Harvest season is upon us and what better time to reflect upon reaping and sowing, although that isn't exactly what came to my mind this morning as I opened my Bible. God had a different lesson for me this morning than the lesson I thought I needed. I was turning in my Bible to Galatians to read through the fruit of the spirit, some fruit that seems to be lacking in my life and my family, when an underlined verse in 2 Corinthians 9 caught my eye.
"But this I say, He which soweth sparingly shall reap also sparingly; and he which soweth bountifully shall reap also bountifully. Every man according as he purposeth in his heart, so let him give; not grudgingly, or of necessity: for God loveth a cheerful giver. And God is able to make all grace abound toward you; that ye, always having all sufficiency in all things, may abound to every good work:" 2 Corinthians 9:6-8
I have heard many a sermon on this verse used to encourage giving and tithing, but this morning the Spirit impressed on my heart how this verse applies to me as a mother and the harvest I am reaping in my home.

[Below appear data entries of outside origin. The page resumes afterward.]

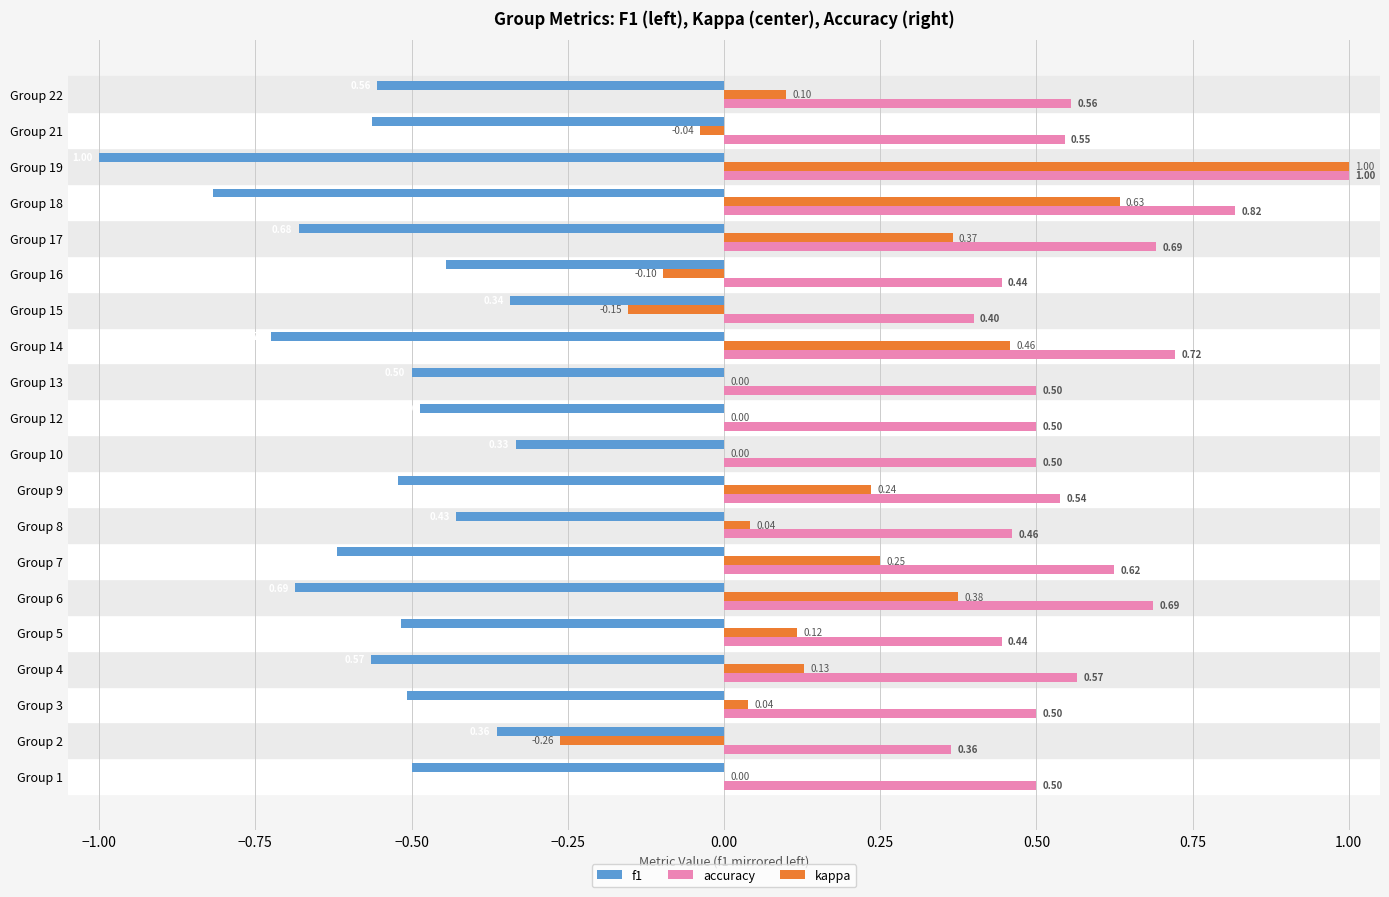

How many accuracy values are between 0 and 1?

20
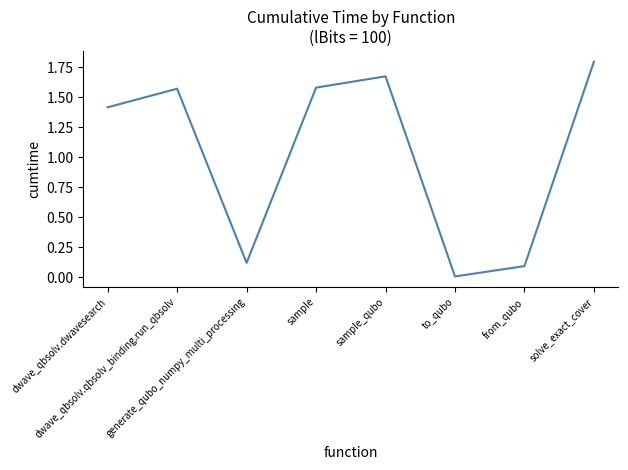

Approximately how many times larger is the value at solve_exact_cover compared to dwave_qbsolv.qbsolv_binding.run_qbsolv?

1.1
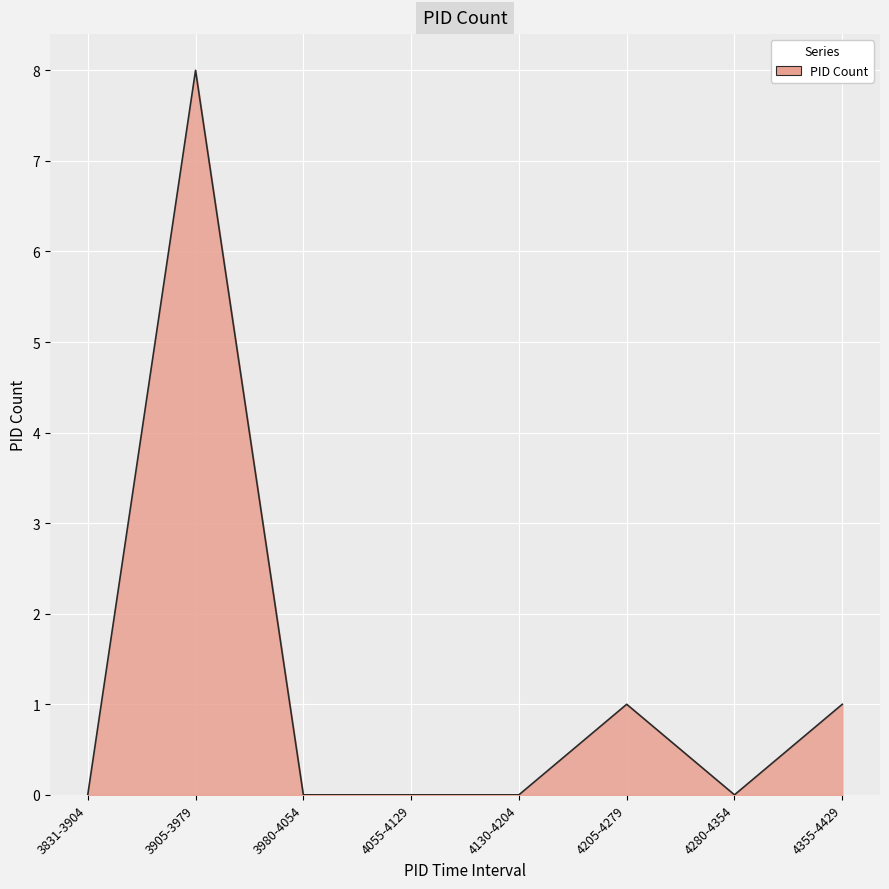

What is the difference between the maximum and minimum values?

8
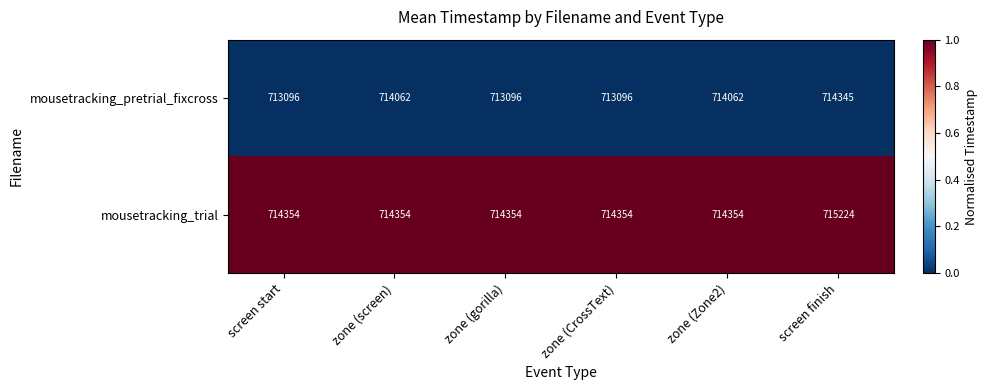

Reading left to right, list all the values displayed in this chart.

mousetracking_pretrial_fixcross: screen start=713096	zone (screen)=714062	zone (gorilla)=713096	zone (CrossText)=713096	zone (Zone2)=714062	screen finish=714345
mousetracking_trial: screen start=714354	zone (screen)=714354	zone (gorilla)=714354	zone (CrossText)=714354	zone (Zone2)=714354	screen finish=715224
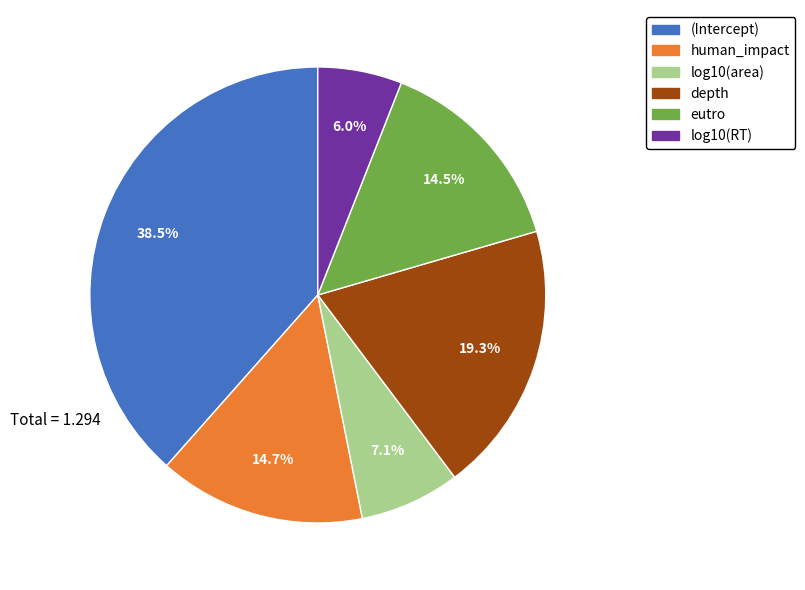

Is there a majority slice in this chart?

No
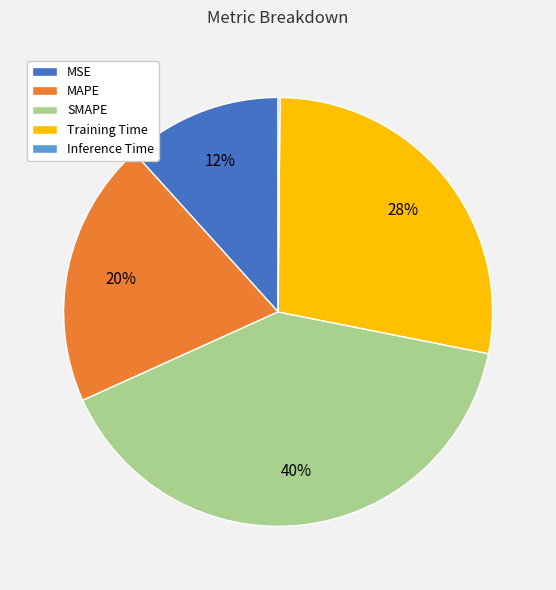

Combined, do MAPE and SMAPE account for over 50%?

Yes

As an overwhelmed, frequently exhausted mother my reaping and sowing techniques have been more of a survival mode, haphazardly tossing the seeds and yanking weeds for survival, but not planning, preparing the soil and seed and faithfully nurturing and tending those seeds until they become a bountiful harvest. It should be no wonder that I am reaping weeds of clutter in my home, suffocating piles of laundry, nagging, bitterness, unkindness, clamor, anger, wrath. The few seeds of joy, kindness, love, gentleness, meekness that have been planted have been choked by the weeds and thistles of this world.
It is time for me to stop being a puny mother and begin to sow bountifully the fruit of God. This goes right along with verse 7, "Every man according as he has purposed in his heart, so let him give..." God has told me to choose whether I want to sow sparingly or bountifully and then to give of my time and strength according to my choice. This sounds very daunting to an already tired and overwhelmed mom who is frequently incapacitated by fear and the seemingly unending and unrewarding tasks at hand, but verse 8 tells me how I will do it. "And God is able to make all grace abound toward you; that ye, always having all sufficiency in all things, may abound to every good work:" God is sufficient and will make me to abound in every good work that He has called me to. That is energizing inspiration for a weary mom!
God, my loving and gracious Father, forgive me for sparingly sowing into my family and for attempting to bring forth a harvest of my own strength. I purpose to sow bountifully into my family with all the resources you have given me. I will depend upon you for the sufficiency to abound in these good works that you have called me to. Set my eyes on you and let me persevere, forgetting what is behind and pushing on to what is ahead. Thank you for you grace and forgiveness.